At-Trade checks should include:

  • Intraday Profit and Loss Limits
  • Order Speed Limit Checks (per second, per minute, per day)
  • Order rejection limits
  • Max intraday position limits (long, short, net)
  • Maximum number of open orders in the market

These checks should be implemented in a way that would alarm, and if necessary stop or kill the algo.

A good example of an at-trade risk system is KillSwitchPlus or the newer generation RiskResponder being deployed by Edge Financial Technologies.

Post Trade Risk

Post Trade Risk is the last layer. This is typically the back office system or some other back office system that is checking for the overall position limits.
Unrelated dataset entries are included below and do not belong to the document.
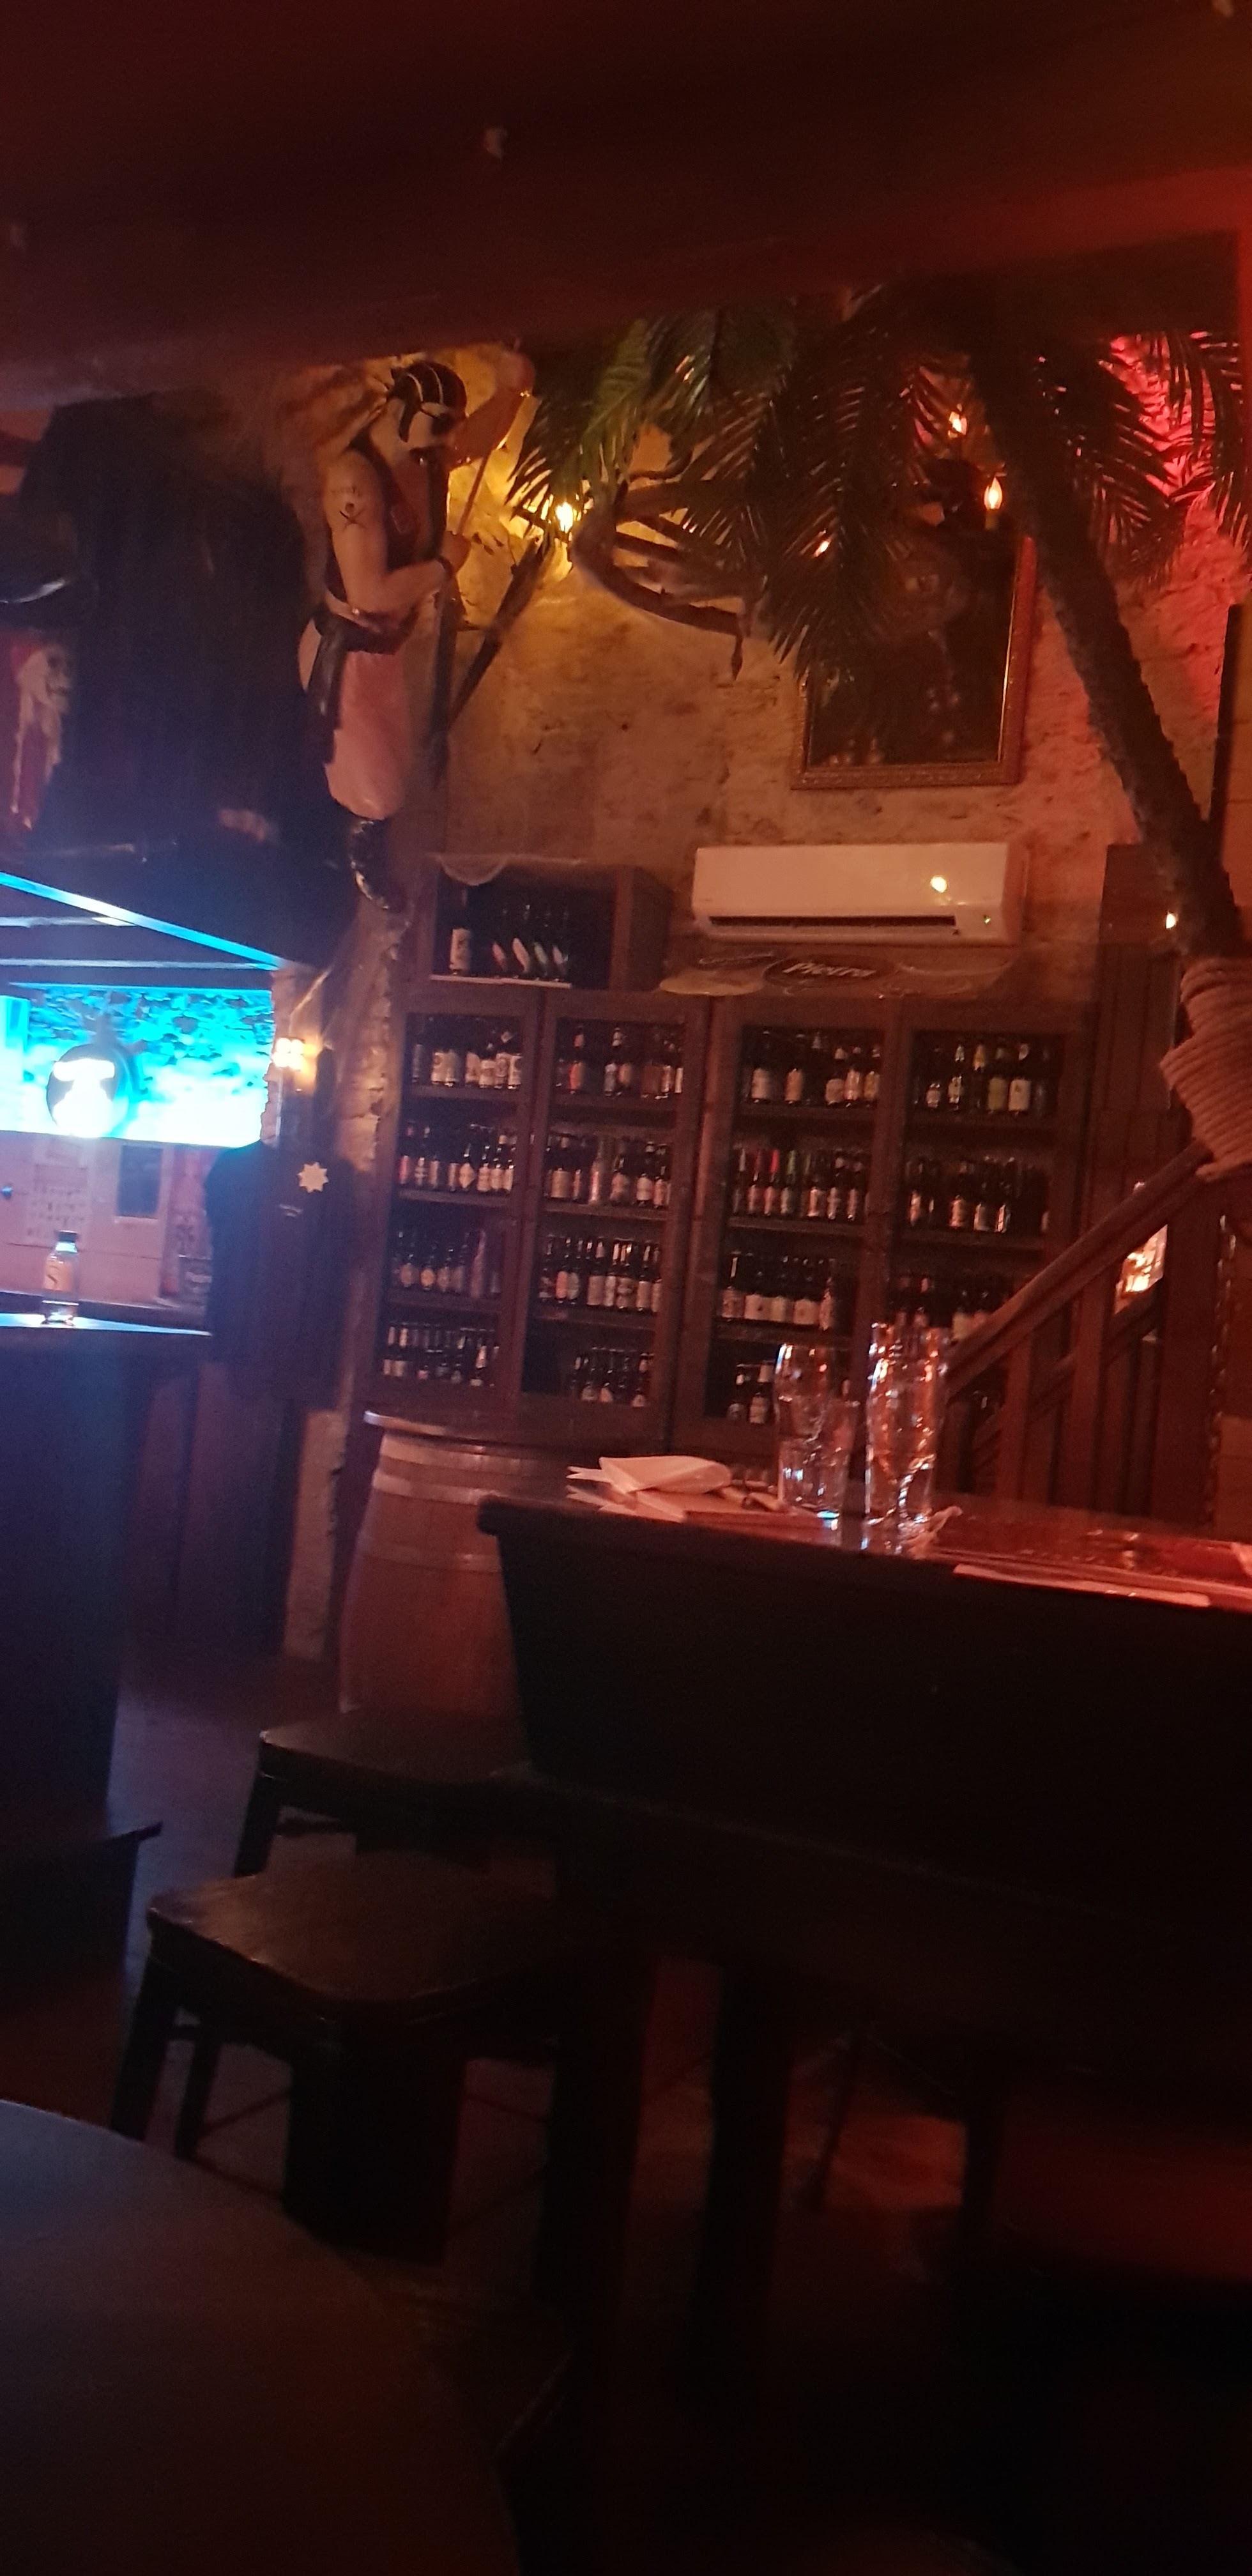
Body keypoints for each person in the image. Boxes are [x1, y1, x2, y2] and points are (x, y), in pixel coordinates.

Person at [300, 349, 533, 908]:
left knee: (394, 771)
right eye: (438, 424)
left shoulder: (424, 456)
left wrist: (510, 393)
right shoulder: (355, 481)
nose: (446, 440)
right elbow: (369, 592)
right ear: (400, 410)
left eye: (449, 426)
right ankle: (356, 854)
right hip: (347, 652)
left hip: (384, 651)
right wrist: (443, 566)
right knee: (377, 791)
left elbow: (474, 440)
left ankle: (362, 844)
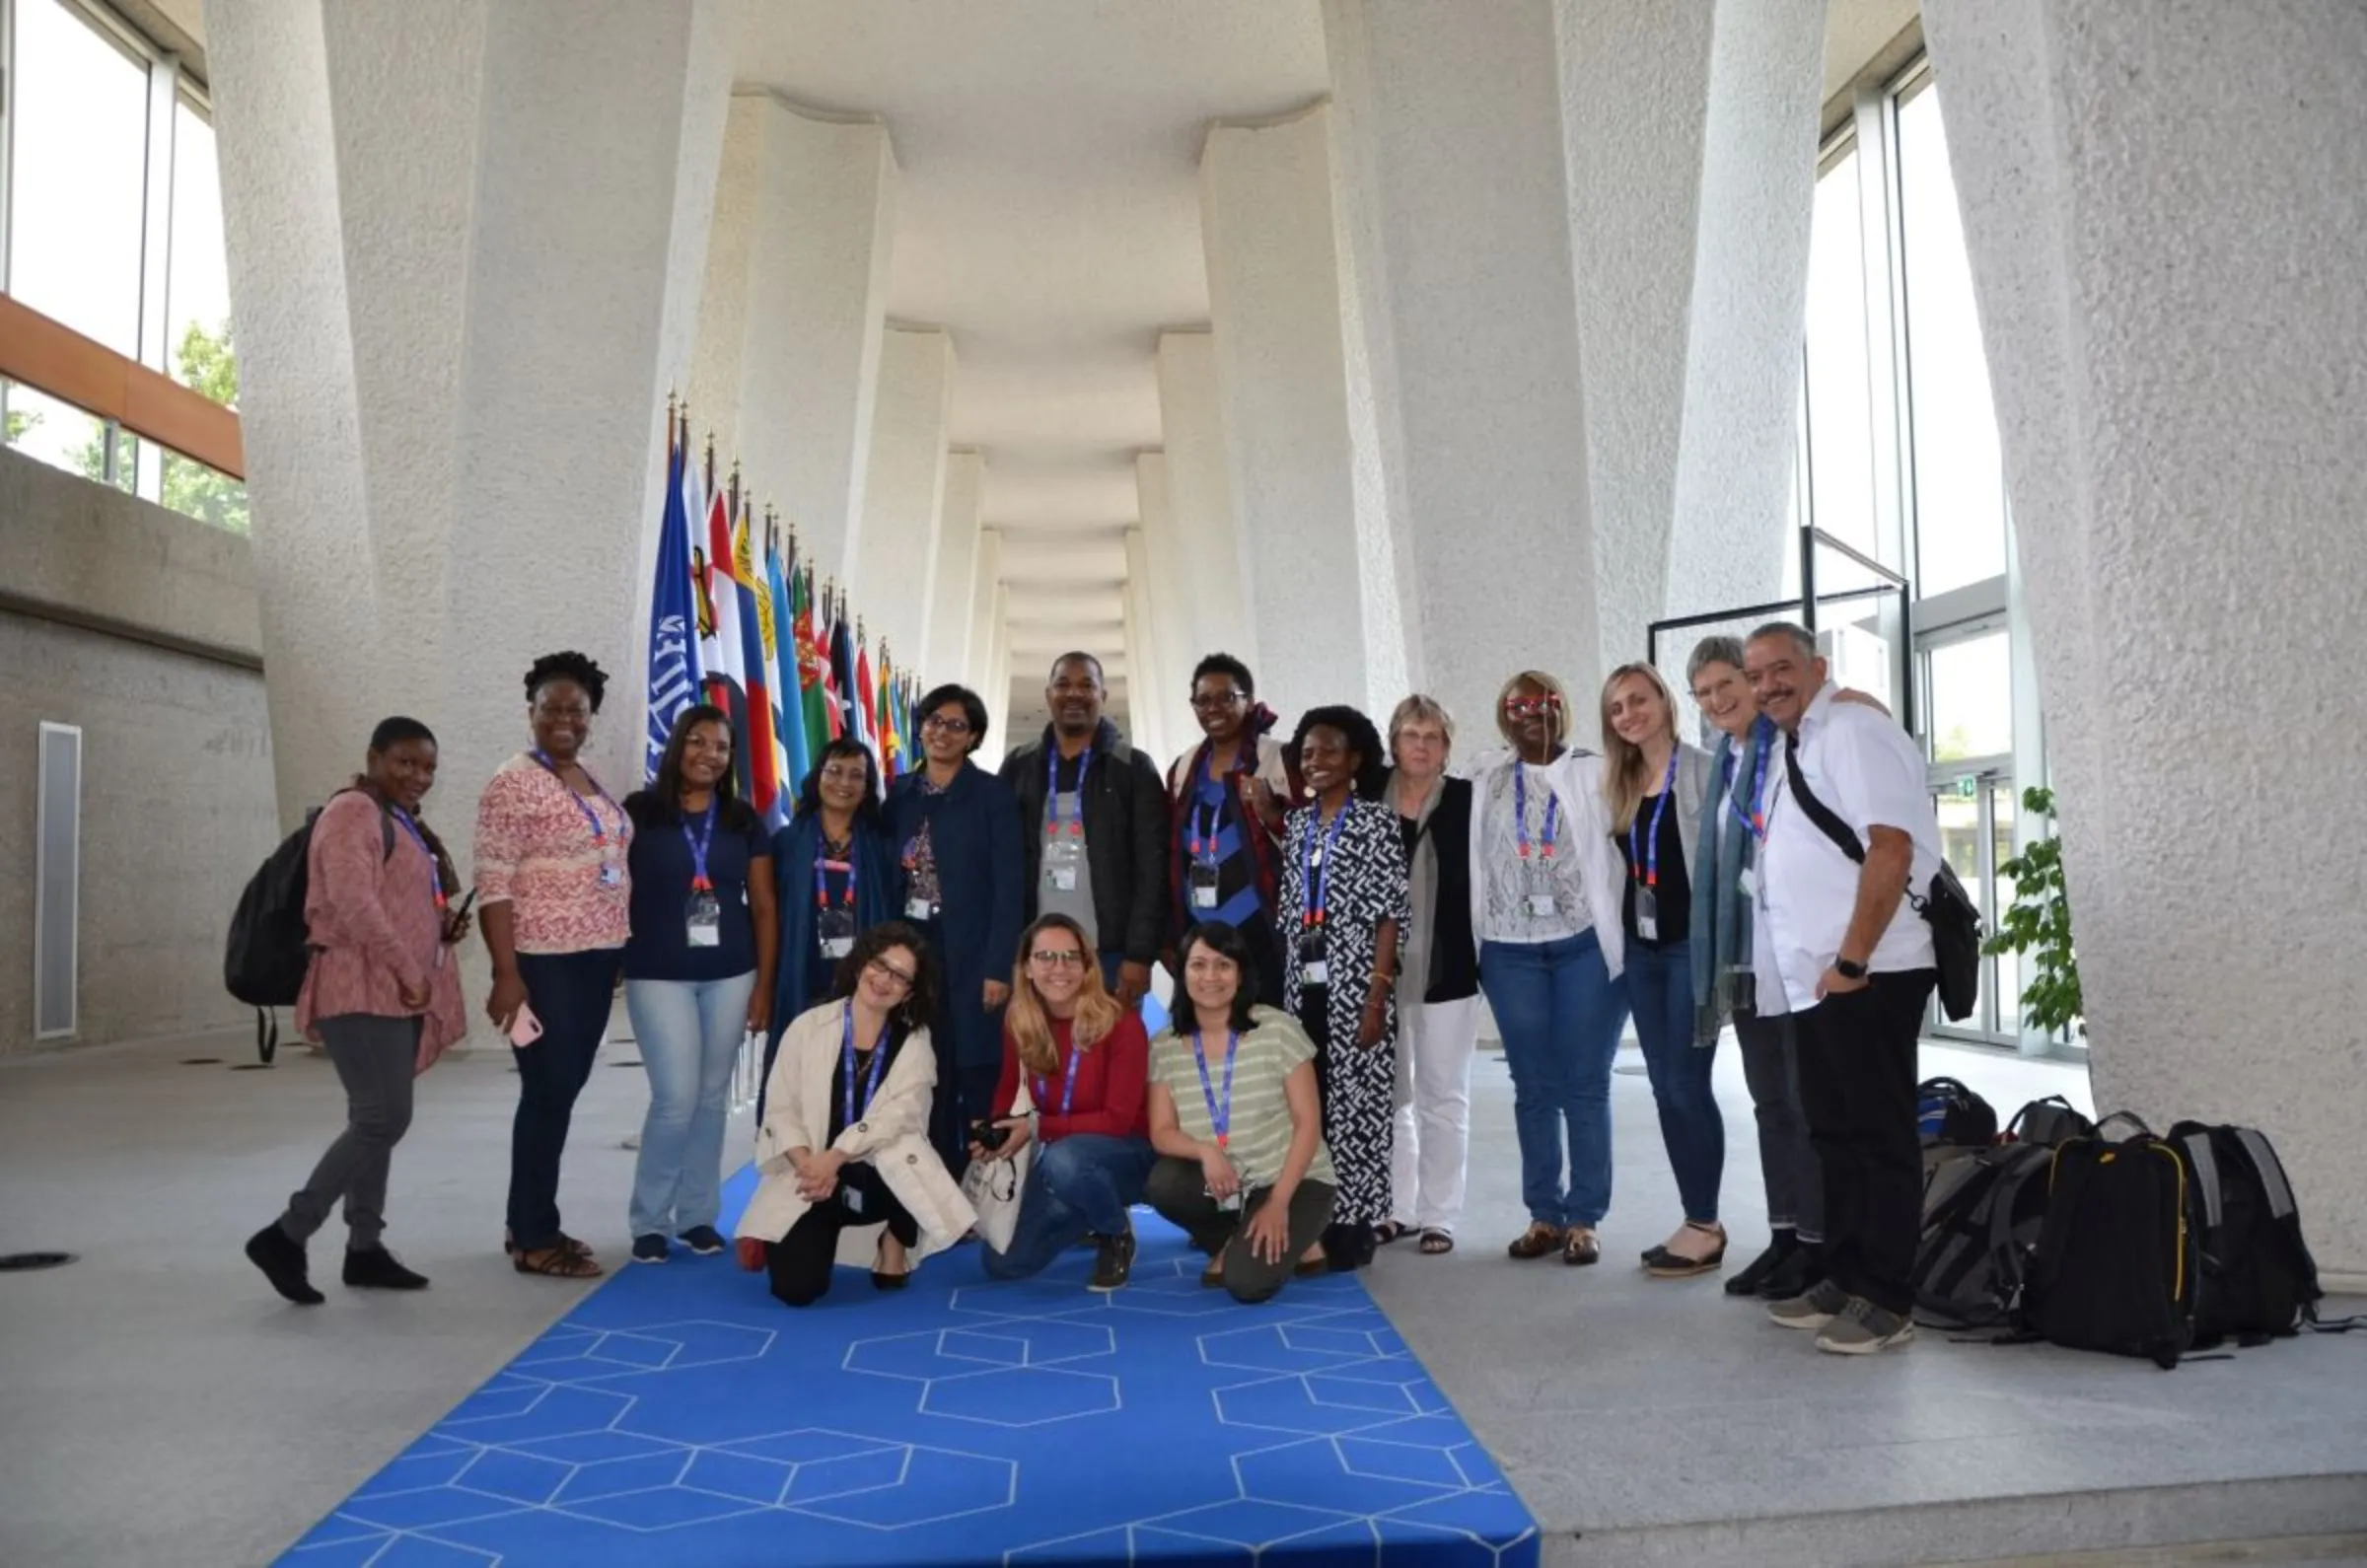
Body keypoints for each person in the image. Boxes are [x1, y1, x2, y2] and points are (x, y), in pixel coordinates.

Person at [1744, 621, 1941, 1356]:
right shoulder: (1798, 742)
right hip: (1819, 981)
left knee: (1879, 1135)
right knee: (1834, 1133)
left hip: (1871, 971)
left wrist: (1854, 961)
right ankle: (1847, 1276)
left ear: (1818, 666)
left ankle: (1888, 1299)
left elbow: (1889, 846)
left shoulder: (1852, 729)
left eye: (1781, 669)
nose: (1767, 685)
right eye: (1756, 674)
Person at [245, 718, 470, 1305]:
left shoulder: (398, 820)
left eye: (427, 768)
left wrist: (440, 927)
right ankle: (286, 1235)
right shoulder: (352, 812)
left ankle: (364, 1248)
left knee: (375, 1121)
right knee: (381, 1119)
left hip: (389, 988)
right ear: (373, 756)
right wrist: (408, 967)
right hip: (359, 986)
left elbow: (395, 899)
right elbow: (351, 901)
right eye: (405, 763)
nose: (418, 776)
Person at [474, 651, 630, 1281]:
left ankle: (530, 1219)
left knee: (560, 1093)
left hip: (594, 961)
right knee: (547, 1093)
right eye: (551, 708)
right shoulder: (512, 782)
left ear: (591, 715)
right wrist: (506, 973)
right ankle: (534, 1235)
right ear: (531, 712)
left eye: (577, 709)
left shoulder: (587, 776)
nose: (564, 718)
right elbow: (494, 882)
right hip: (543, 965)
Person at [1468, 671, 1628, 1267]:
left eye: (1545, 702)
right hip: (1508, 951)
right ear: (1502, 714)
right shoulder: (1484, 774)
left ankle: (1584, 1217)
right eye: (1518, 704)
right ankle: (1544, 1213)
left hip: (1584, 945)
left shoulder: (1596, 770)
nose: (1531, 712)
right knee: (1533, 1088)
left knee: (1585, 1084)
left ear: (1565, 709)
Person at [737, 924, 975, 1306]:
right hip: (814, 1172)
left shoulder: (915, 1041)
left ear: (909, 992)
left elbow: (901, 1115)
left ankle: (893, 1237)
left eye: (900, 977)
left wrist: (837, 1156)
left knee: (903, 1143)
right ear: (861, 964)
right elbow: (780, 1109)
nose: (885, 980)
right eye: (880, 965)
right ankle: (827, 1230)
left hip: (878, 1170)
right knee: (796, 1290)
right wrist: (809, 1166)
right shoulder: (807, 1027)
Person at [1687, 635, 1824, 1302]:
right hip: (1742, 959)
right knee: (1771, 1104)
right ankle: (1784, 1234)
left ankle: (1819, 1244)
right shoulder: (1725, 759)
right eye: (1705, 693)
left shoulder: (1792, 748)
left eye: (1727, 685)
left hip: (1792, 956)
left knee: (1805, 1105)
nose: (1718, 701)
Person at [618, 705, 777, 1265]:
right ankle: (649, 1220)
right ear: (677, 745)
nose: (708, 754)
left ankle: (697, 1217)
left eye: (721, 746)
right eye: (697, 741)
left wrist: (764, 986)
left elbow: (762, 906)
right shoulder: (639, 812)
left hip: (732, 974)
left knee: (711, 1101)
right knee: (675, 1098)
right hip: (657, 973)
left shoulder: (741, 819)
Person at [1602, 663, 1725, 1278]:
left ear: (1664, 701)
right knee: (1663, 1088)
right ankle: (1696, 1218)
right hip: (1642, 953)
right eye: (1617, 707)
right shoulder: (1619, 783)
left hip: (1689, 950)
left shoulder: (1705, 769)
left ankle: (1705, 1223)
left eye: (1638, 700)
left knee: (1686, 1085)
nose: (1629, 714)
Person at [1276, 705, 1408, 1272]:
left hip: (1358, 986)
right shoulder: (1299, 824)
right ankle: (1313, 1218)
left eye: (1329, 751)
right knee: (1309, 1106)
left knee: (1359, 1108)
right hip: (1302, 982)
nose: (1316, 761)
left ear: (1355, 759)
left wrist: (1376, 996)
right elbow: (1294, 909)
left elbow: (1389, 918)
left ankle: (1356, 1225)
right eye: (1307, 753)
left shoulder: (1377, 822)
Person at [1144, 921, 1336, 1304]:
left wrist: (1278, 1202)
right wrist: (1207, 1151)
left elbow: (1308, 1123)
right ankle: (1239, 1236)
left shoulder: (1277, 1028)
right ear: (1182, 973)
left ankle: (1296, 1231)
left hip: (1295, 1181)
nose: (1210, 977)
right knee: (1163, 1185)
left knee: (1246, 1285)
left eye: (1223, 965)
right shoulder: (1165, 1045)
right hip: (1226, 1181)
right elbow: (1162, 1131)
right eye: (1198, 965)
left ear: (1241, 973)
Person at [974, 914, 1156, 1292]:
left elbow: (1118, 1121)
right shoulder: (1020, 1019)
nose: (1059, 968)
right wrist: (996, 1131)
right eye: (1046, 957)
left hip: (1129, 1154)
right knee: (1004, 1263)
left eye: (1071, 957)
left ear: (1088, 966)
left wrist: (1038, 1129)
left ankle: (1115, 1232)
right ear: (1026, 967)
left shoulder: (1120, 1023)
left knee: (1067, 1160)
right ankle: (1089, 1207)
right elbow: (1009, 1092)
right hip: (1060, 1157)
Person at [888, 683, 1023, 1173]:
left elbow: (1010, 888)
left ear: (974, 737)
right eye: (933, 720)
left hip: (972, 952)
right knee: (924, 1065)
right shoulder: (900, 793)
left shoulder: (992, 796)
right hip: (913, 951)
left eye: (955, 725)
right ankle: (933, 1181)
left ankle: (985, 1181)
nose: (941, 732)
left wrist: (998, 967)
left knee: (977, 1068)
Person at [1001, 652, 1169, 1009]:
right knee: (1041, 1055)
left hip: (1109, 956)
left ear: (1103, 696)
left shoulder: (1132, 768)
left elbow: (1153, 867)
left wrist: (1139, 954)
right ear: (1048, 695)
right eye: (1063, 684)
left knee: (1110, 1056)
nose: (1074, 694)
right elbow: (1001, 864)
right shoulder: (1020, 765)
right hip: (1037, 954)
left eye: (1086, 685)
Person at [1381, 695, 1479, 1256]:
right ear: (1394, 742)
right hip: (1381, 973)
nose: (1421, 745)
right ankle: (1398, 1207)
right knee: (1394, 1097)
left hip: (1449, 968)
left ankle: (1439, 1214)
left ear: (1446, 748)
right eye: (1412, 734)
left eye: (1433, 737)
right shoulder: (1371, 800)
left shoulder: (1467, 800)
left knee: (1443, 1093)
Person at [769, 738, 898, 1105]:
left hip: (861, 976)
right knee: (801, 1072)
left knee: (855, 1073)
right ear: (817, 776)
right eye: (835, 771)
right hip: (801, 972)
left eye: (856, 775)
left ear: (868, 786)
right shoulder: (787, 842)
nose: (844, 782)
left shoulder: (881, 846)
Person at [1163, 653, 1293, 1006]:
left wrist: (1271, 812)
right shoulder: (1184, 768)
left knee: (1266, 1034)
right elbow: (1169, 851)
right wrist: (1170, 935)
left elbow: (1313, 840)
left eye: (1226, 697)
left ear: (1249, 702)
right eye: (1203, 700)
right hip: (1200, 933)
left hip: (1263, 931)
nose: (1214, 708)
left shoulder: (1280, 760)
These checks are looking at the position portfolio in its entirety.  Ideally this system should be more real time than the batch clearing system. Best examples of checks performed at this level include:

  • Firm-Wide risk analytics
  • Cross Product and Exchange Risk Analytics
  • Intraday SPAN margin calculations
  • Calculation and summary positions on “the greeks”
  • Intraday position analysis based on volatility and pricing scenarios
  • Hedging position analysis
  • Value at Risk analysis

A good example of a post trade risk system would include ProOpticus by Prime Analytics.

Action Steps

Each and every trading firm should take some action. Most have something that covers the pre-trade risk, otherwise they would be in violation of several regulations around the world. Many broker dealers have the post-trade systems. Yet many trading firms, especially the less well known trading firms, are lacking in post-trade systems. At-trade is the last. I see few firms that have implemented an effective at trade system. This is, in my opinion, the biggest functional gap in our trading industry.